If I understand correctly, you’re having parts made by your team in your school workspace, versus parts sent to an outside machine shop.
If so, I would NOT suggest you use GD&T. There are not enough hours in the day for you AND the manufacturing kids to learn it. You could consider including the common symbols in your drawings, and teach their meanings as time and energy permits, but I wouldn’t expect much. The students are often having enough difficulty keeping things in (simple) tolerance and adding further constraints to the dimensions are not going to make it easier.
At the FRC level and possibly a young learner of creating technical drawings, I would suggest you first become very proficient at dimensioning drawing. Make the dimensions complete, not redundant, not ambiguous, minimizes the maker doing a lot of math, toleranced appropriately, use notes, etc.
I used to be proficient in the use of GD&T, but I have’t actively used it in 25 years. -I’ve forgotten a lot. Having said that, as the internal machinist in several companies, I found it much more useful to walk over to the engineer/designer and have a conversation about what was important (and not) on a drawing they gave me. I could then best provide them what they wanted.
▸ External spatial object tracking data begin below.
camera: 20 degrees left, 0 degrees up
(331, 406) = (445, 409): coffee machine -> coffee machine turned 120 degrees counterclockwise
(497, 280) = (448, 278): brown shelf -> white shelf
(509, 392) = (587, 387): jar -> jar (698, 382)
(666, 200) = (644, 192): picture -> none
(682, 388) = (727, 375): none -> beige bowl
Also, do you have the ability to inspect and check the parts as drawn with GD&T? If not, then how do you know you’re getting what your “paid” for? Adding GD&T, tight tolerances, over tolerance, etc. cost money. -“money” could be currency, or the extra time/energy/frustration that is spent trying to make your part.
CNC machinery is not a requirement to use GD&T.
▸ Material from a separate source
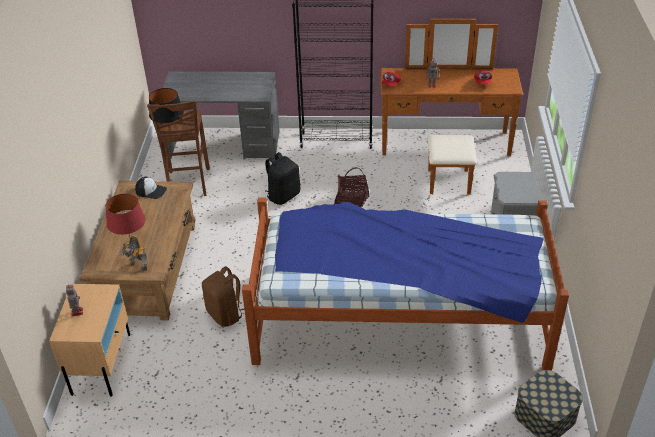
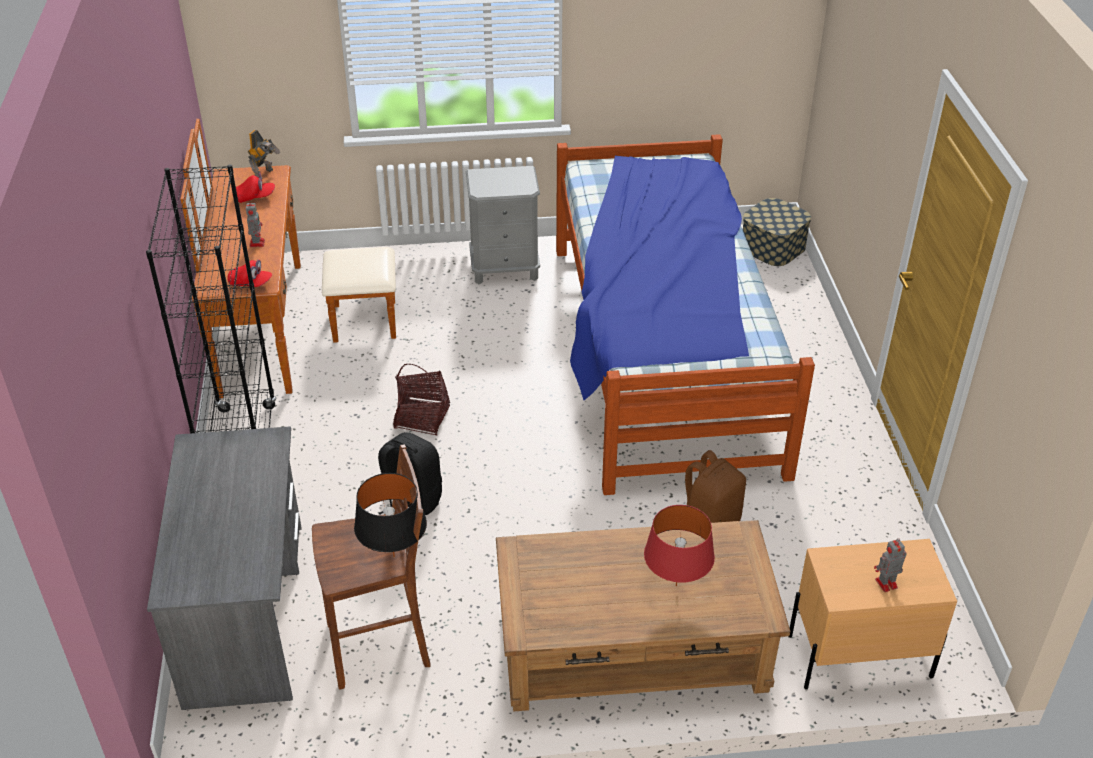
camera: 100 degrees left, 0 degrees up
(138, 267) = (737, 558): toy robot -> toy robot (265, 175)
(151, 191) = (532, 591): cap -> none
You can use it on parts made with a hacksaw and file 
If engineering is in your future goals, I would say yes, learn it. But take your time as you likely won’t need it during your time in FRC.
Coincidentally, I receive an email this week that led to this link:
link to GD&T Introduction I am NOT endorsing this paper, I just happened to see it this week. There are many other sources.
If you want to use GD&T, keep it simple and use just the basics: True Position, concentricity, parallelism, perpendicularity, circularity, straightness, flatness and angularity. That should cover most(?) things that you would likely design. But as I already mentioned, first learn to dimension your drawing well.